TASK STATEMENT: Rewrite every line of all the items below as a numbered list, omitting blank lines and excluding the pictures from your answer.

· · · · ·

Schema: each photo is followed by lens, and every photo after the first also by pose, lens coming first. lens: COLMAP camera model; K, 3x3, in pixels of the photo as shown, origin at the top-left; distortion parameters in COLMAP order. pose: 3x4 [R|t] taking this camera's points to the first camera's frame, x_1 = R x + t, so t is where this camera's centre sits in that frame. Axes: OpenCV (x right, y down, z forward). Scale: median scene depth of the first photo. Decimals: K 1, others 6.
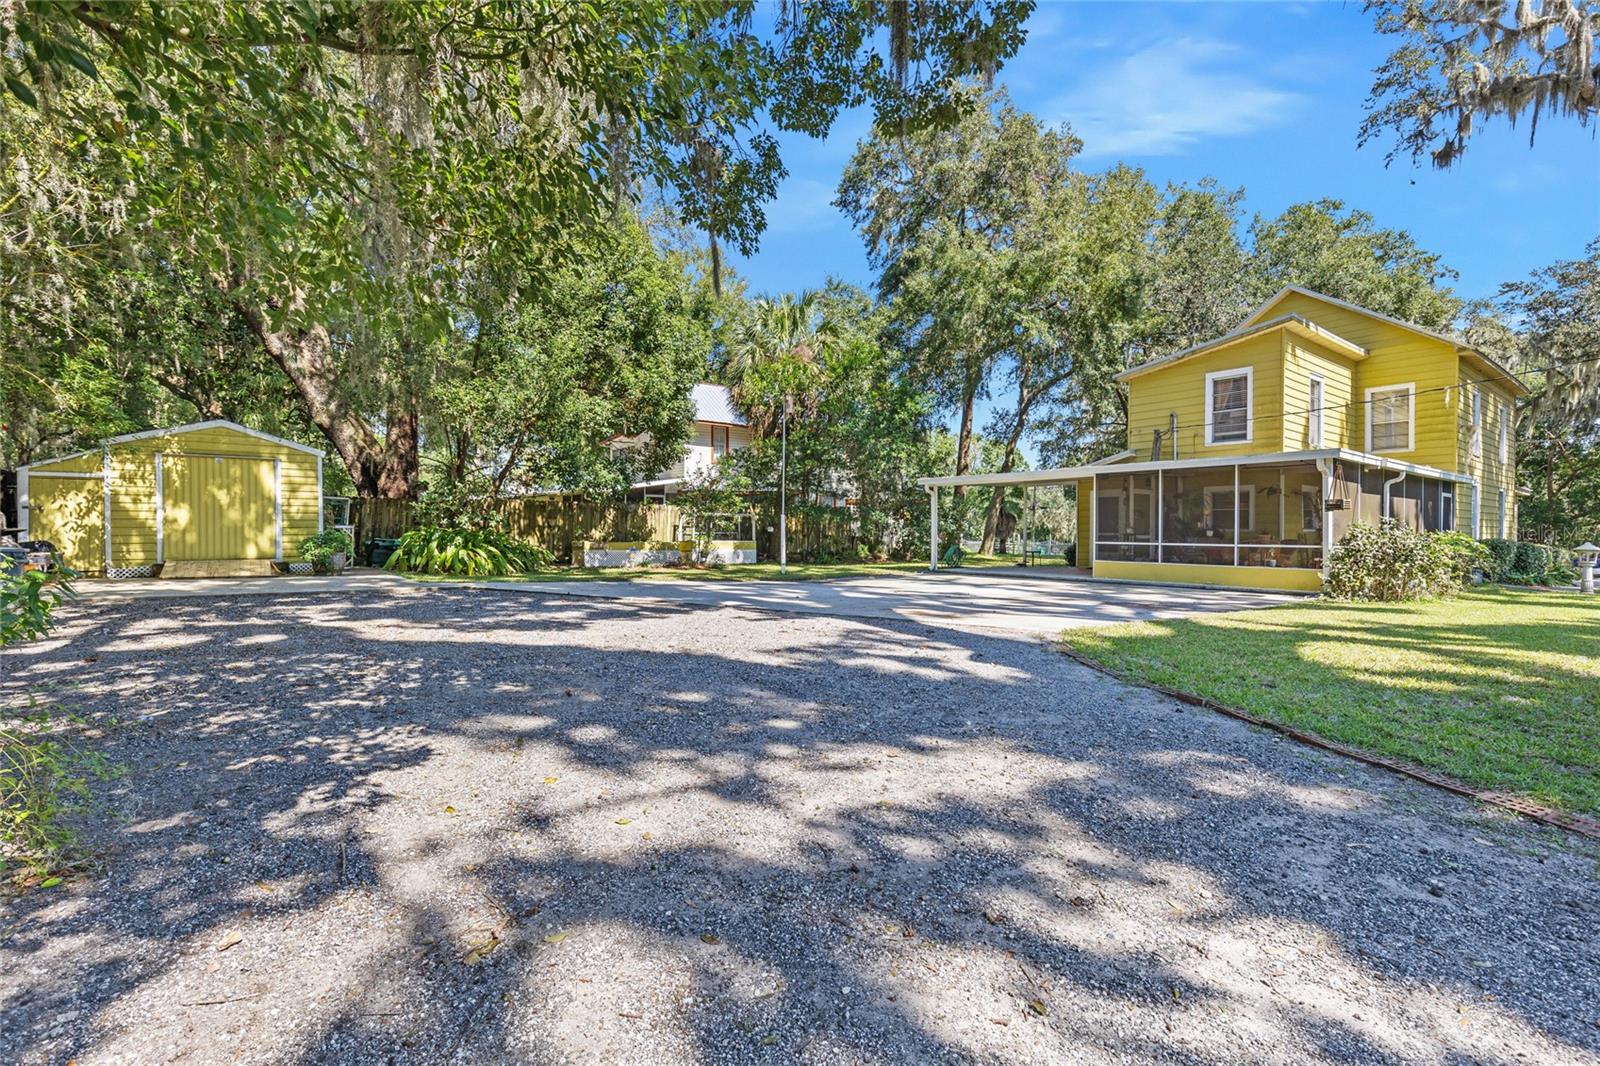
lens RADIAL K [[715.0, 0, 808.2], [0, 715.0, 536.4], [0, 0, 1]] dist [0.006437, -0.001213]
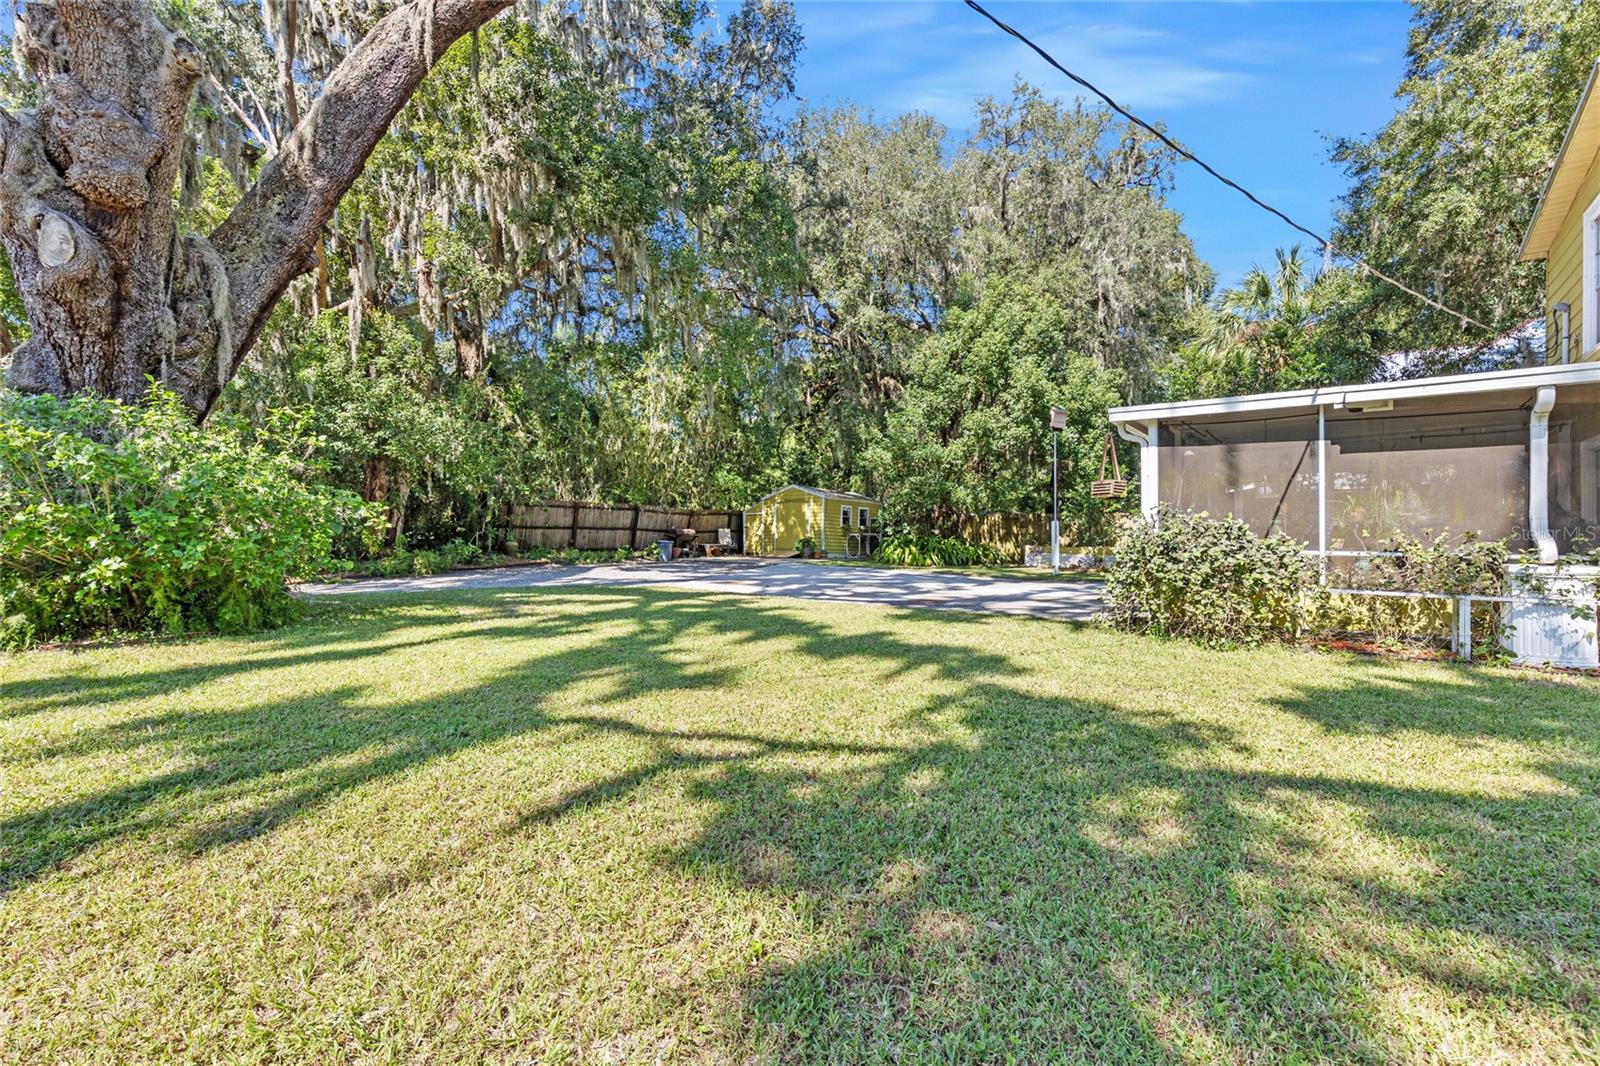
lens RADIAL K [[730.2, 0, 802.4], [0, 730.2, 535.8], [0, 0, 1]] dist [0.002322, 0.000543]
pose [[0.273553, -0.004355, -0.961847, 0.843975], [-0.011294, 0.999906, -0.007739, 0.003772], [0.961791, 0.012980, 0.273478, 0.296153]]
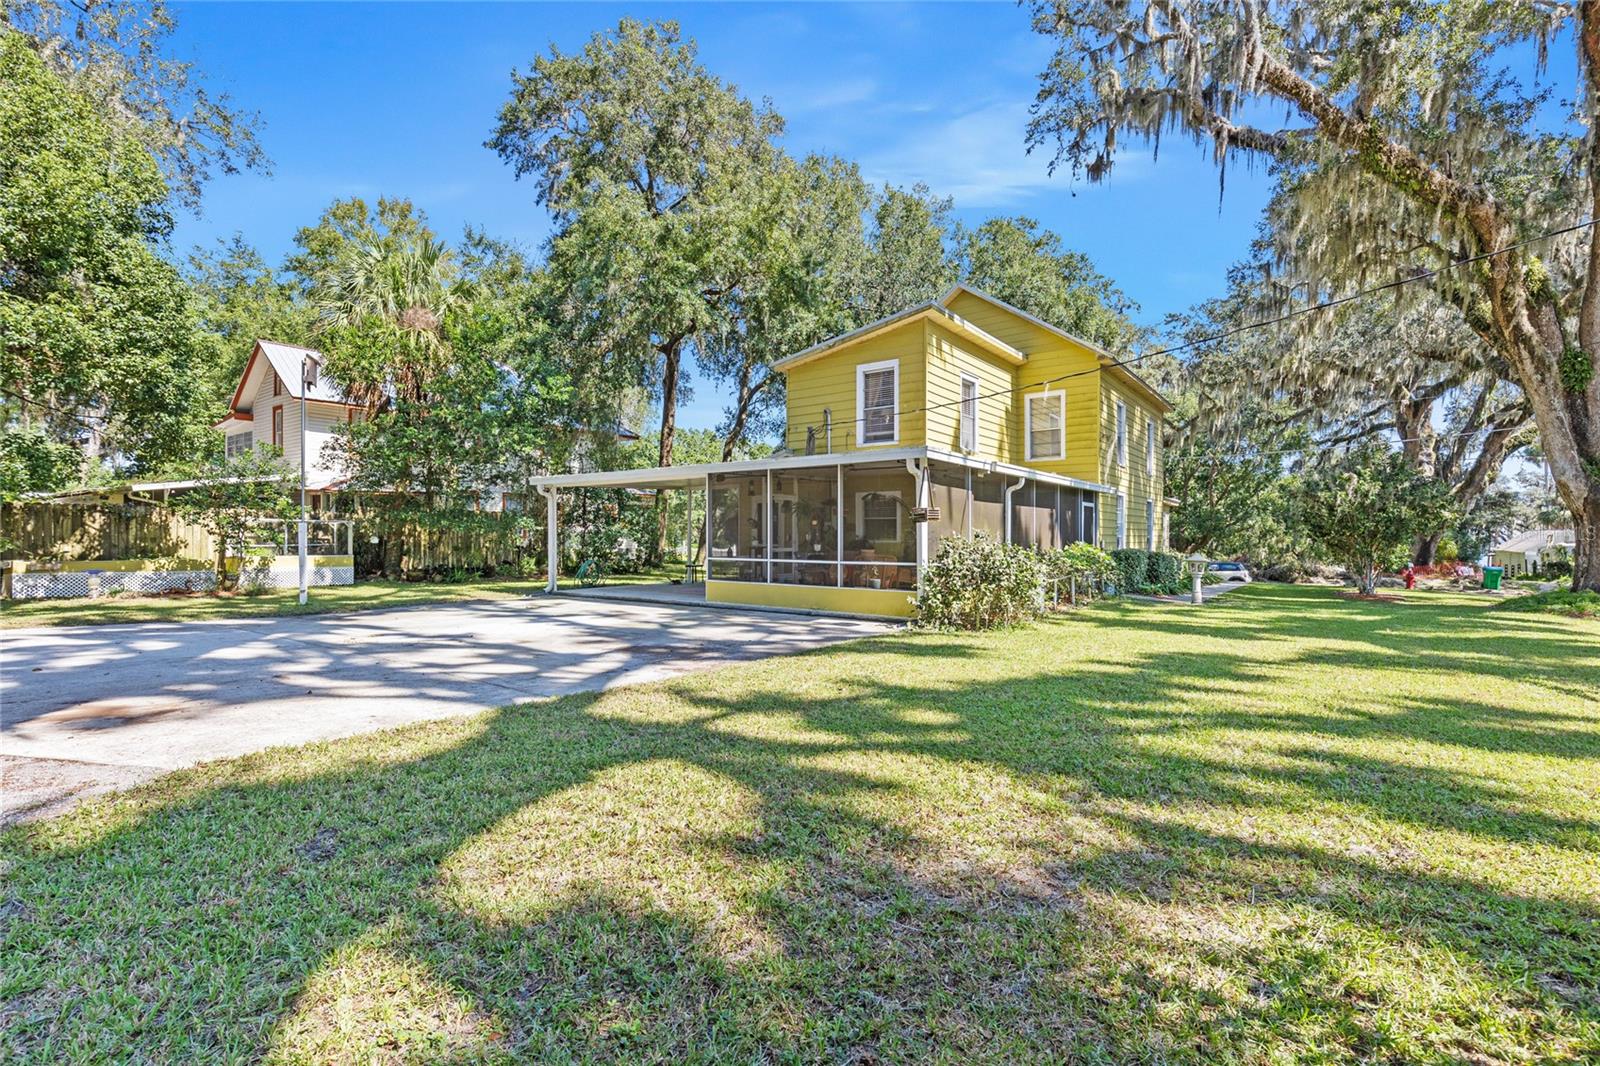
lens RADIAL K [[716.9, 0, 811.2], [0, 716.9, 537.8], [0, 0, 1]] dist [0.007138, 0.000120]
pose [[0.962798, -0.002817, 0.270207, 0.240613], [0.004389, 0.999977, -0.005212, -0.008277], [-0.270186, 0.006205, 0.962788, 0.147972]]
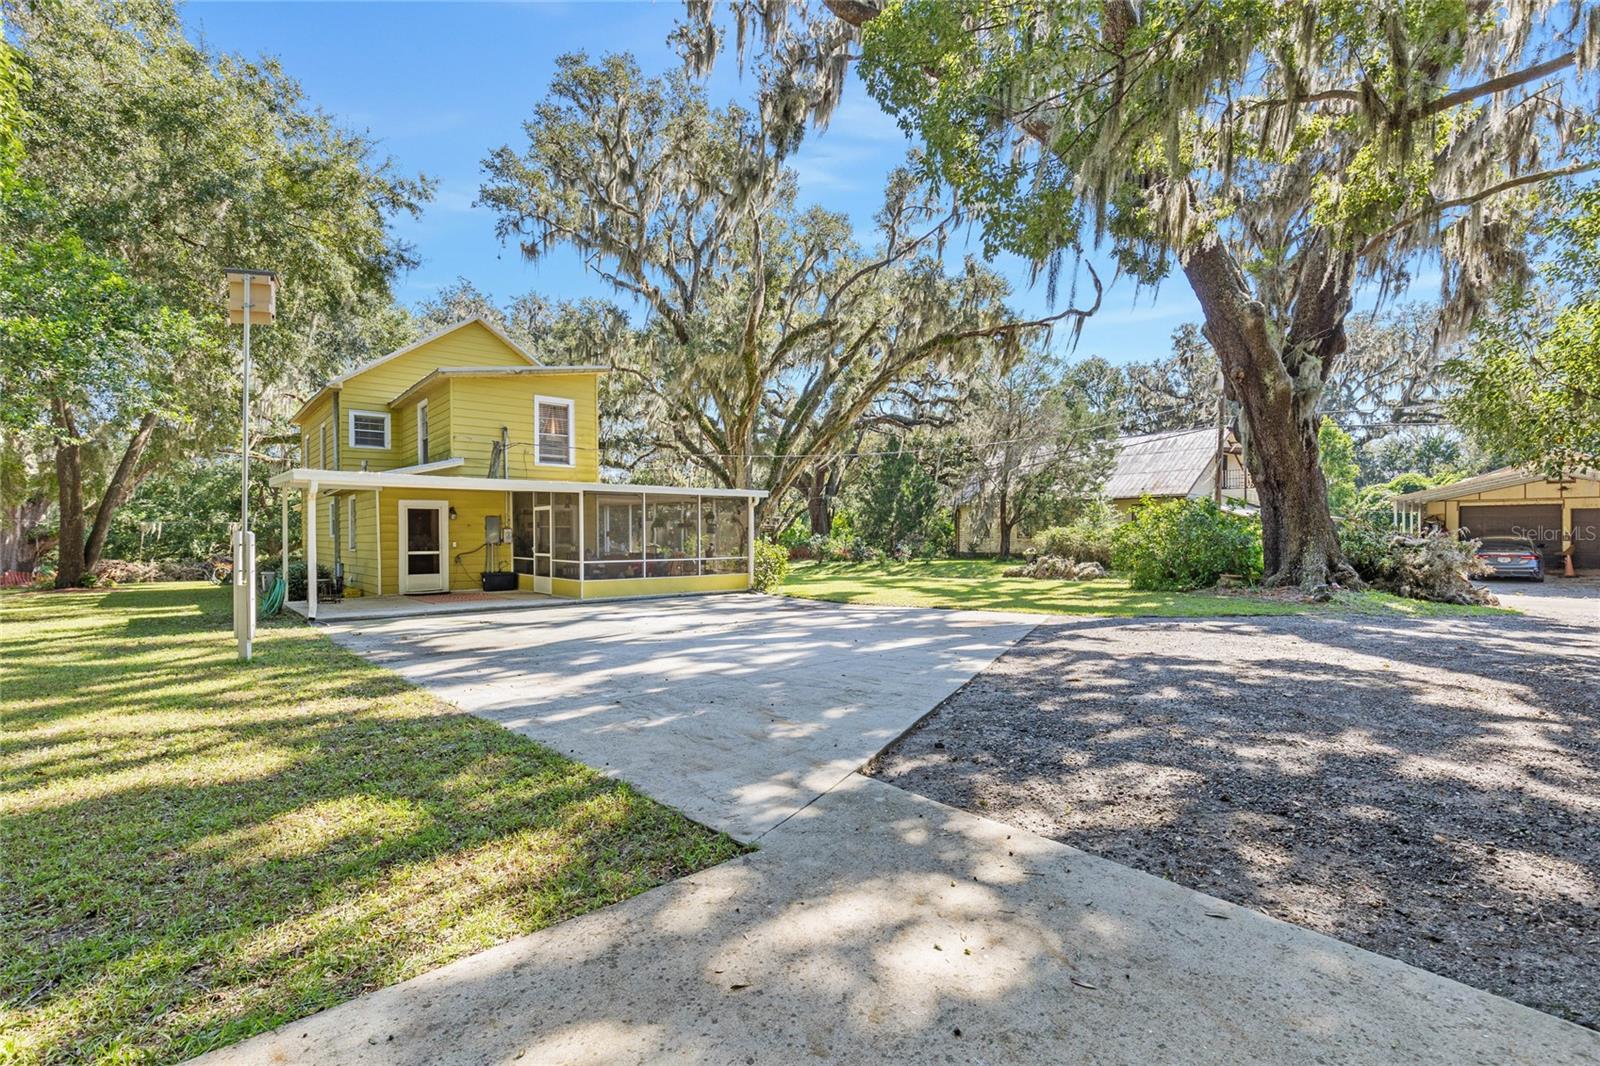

· · · · ·

SOLUTION:
1. Schema: each photo is followed by lens, and every photo after the first also by pose, lens coming first. lens: COLMAP camera model; K, 3x3, in pixels of the photo as shown, origin at the top-left; distortion parameters in COLMAP order. pose: 3x4 [R|t] taking this camera's points to the first camera's frame, x_1 = R x + t, so t is where this camera's centre sits in that frame. Axes: OpenCV (x right, y down, z forward). Scale: median scene depth of the first photo. Decimals: K 1, others 6.
2. lens RADIAL K [[715.0, 0, 808.2], [0, 715.0, 536.4], [0, 0, 1]] dist [0.006437, -0.001213]
3. lens RADIAL K [[730.2, 0, 802.4], [0, 730.2, 535.8], [0, 0, 1]] dist [0.002322, 0.000543]
4. pose [[0.273553, -0.004355, -0.961847, 0.843975], [-0.011294, 0.999906, -0.007739, 0.003772], [0.961791, 0.012980, 0.273478, 0.296153]]
5. lens RADIAL K [[716.9, 0, 811.2], [0, 716.9, 537.8], [0, 0, 1]] dist [0.007138, 0.000120]
6. pose [[0.962798, -0.002817, 0.270207, 0.240613], [0.004389, 0.999977, -0.005212, -0.008277], [-0.270186, 0.006205, 0.962788, 0.147972]]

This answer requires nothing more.